C'est ce jour-là qu'un journaliste travaillant pour le site Now This épluche le compte Twitter de Donald Trump et qu'il tombe sur son échange avec Russell Steinberg. Il le diffuse à ses abonnés. Très vite, le malheureux Steinberg se retrouve accusé de tous les maux, et particulièrement celui d'avoir poussé le milliardaire à se présenter. Bien sûr, cet homme n'est pas le seul à avoir encouragé Trump à tenter sa chance, mais seul Steinberg a eu «l'honneur» de recevoir une réponse du principal intéressé. Et c'est bien pour cela que la Toile le tient responsable de la percée surréaliste du sulfureux homme d'affaires.

Des menaces de mort

Pris pour cible sur les réseaux sociaux, Russell Steinberg trouve dans un premier temps toute cette histoire plutôt amusante. Au site The Verge, il explique que les insultes et autres blagues de mauvais goût ont fini par se calmer après quelques semaines. Mais en octobre, des captures d'écran resurgissent sur le web et les réactions des internautes sont de plus en plus virulentes, allant parfois jusqu'à des menaces de mort. «Et il y a beaucoup de gens antisémites à cause de mon nom de famille. Donc ça n'a pas été facile de passer tout ça au crible (...) cela m'a beaucoup perturbé», explique-t-il.

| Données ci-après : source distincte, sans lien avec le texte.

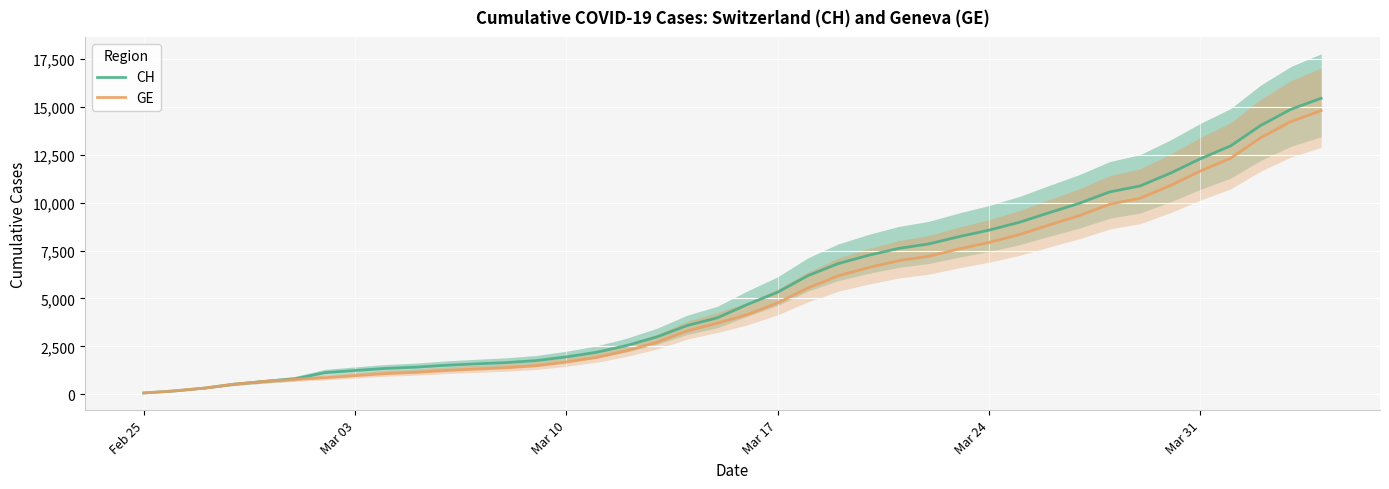

At Mar 10, list the series in order from smallest to largest.

GE, CH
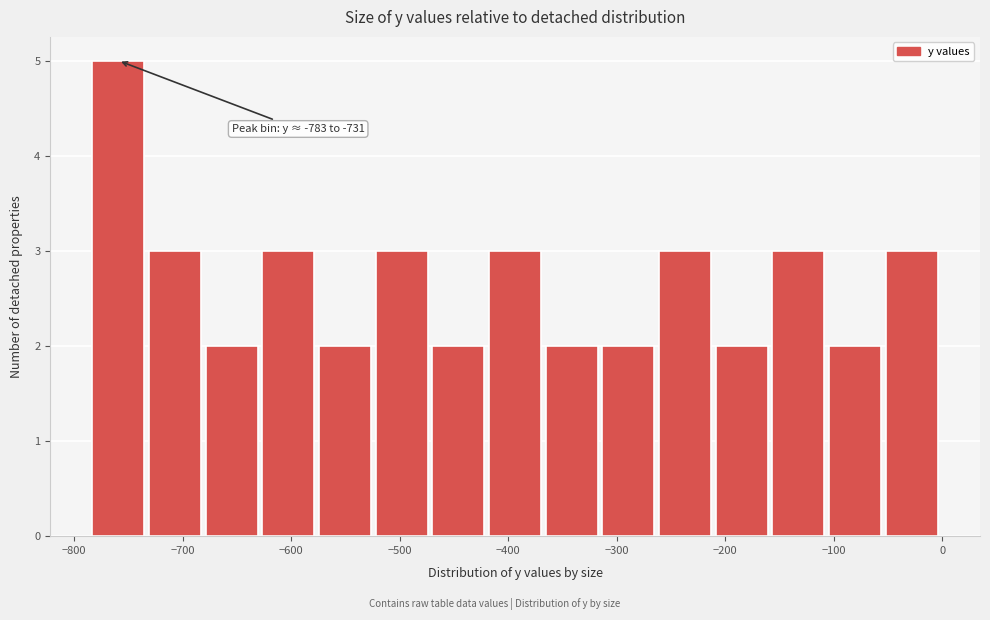

Over which range of the x-axis is the bar tallest?

-780 to -730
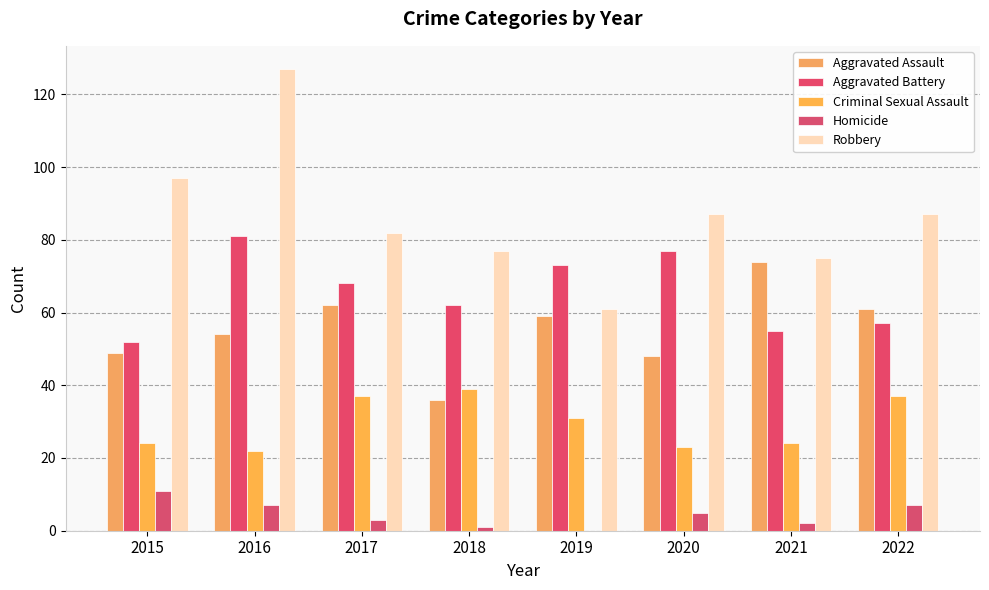

Reading left to right, transcribe all the data shown in this chart.

Aggravated Assault: 49	54	62	36	59	48	74	61
Aggravated Battery: 52	81	68	62	73	77	55	57
Criminal Sexual Assault: 24	22	37	39	31	23	24	37
Homicide: 11	7	3	1	0	5	2	7
Robbery: 97	127	82	77	61	87	75	87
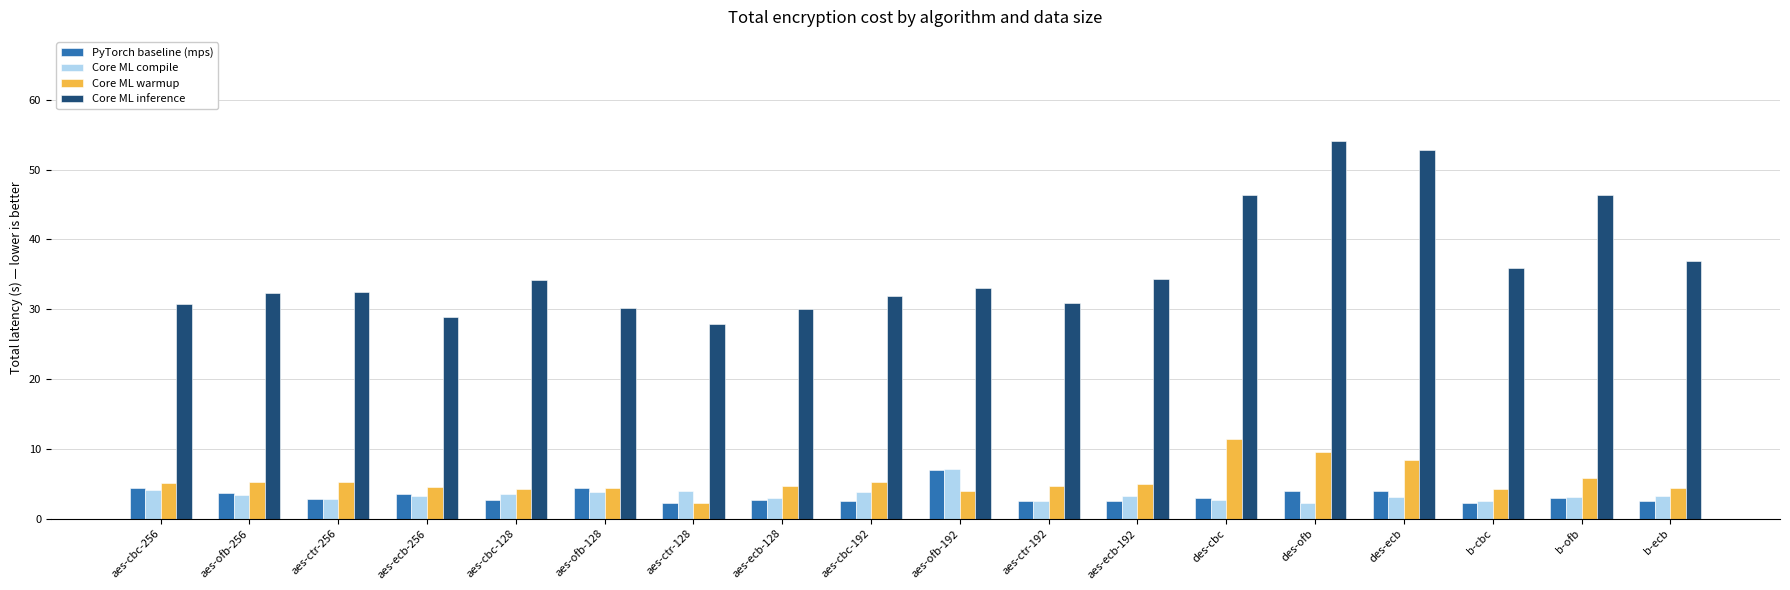

Which series has the largest total across all categories?

Core ML inference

Avant le résultat de l'élection, Russell Steinberg avait décidé de ne pas effacer ce fameux tweet, se disant que de toute façon, les captures d'écran étaient si nombreuses que cela n'y changerait rien. Mais depuis quelques heures, le déferlement de haine, d'insultes et de menaces a redoublé: ne sachant plus à quel saint se vouer, certains internautes ont en effet choisi de tenir Steinberg pour responsable de la victoire de Donald Trump.

Poussé à bout, l'homme a fini par effacer son tweet et a faire part de son ras-le-bol en plusieurs publications: «J'essaie d'éviter une tempête sur Twitter. Tout le monde surgit dans mes mentions pour me dire d'aller me faire foutre: Est-ce que vous avez voté aujourd'hui? Simple question. Les gens vont continuer de s'en prendre à moi parce que c'est ce qu'ils font. Bien. D'une certaine façon je le mérite. Mais je ne vais nulle part. J'ai effacé mon tweet. Notamment parce que j'en avais marre de me faire insulter. C'est l'heure d'aller dormir. Je ne sais pas quoi dire d'autre. Le soleil se lèvera demain et on tentera alors de comprendre».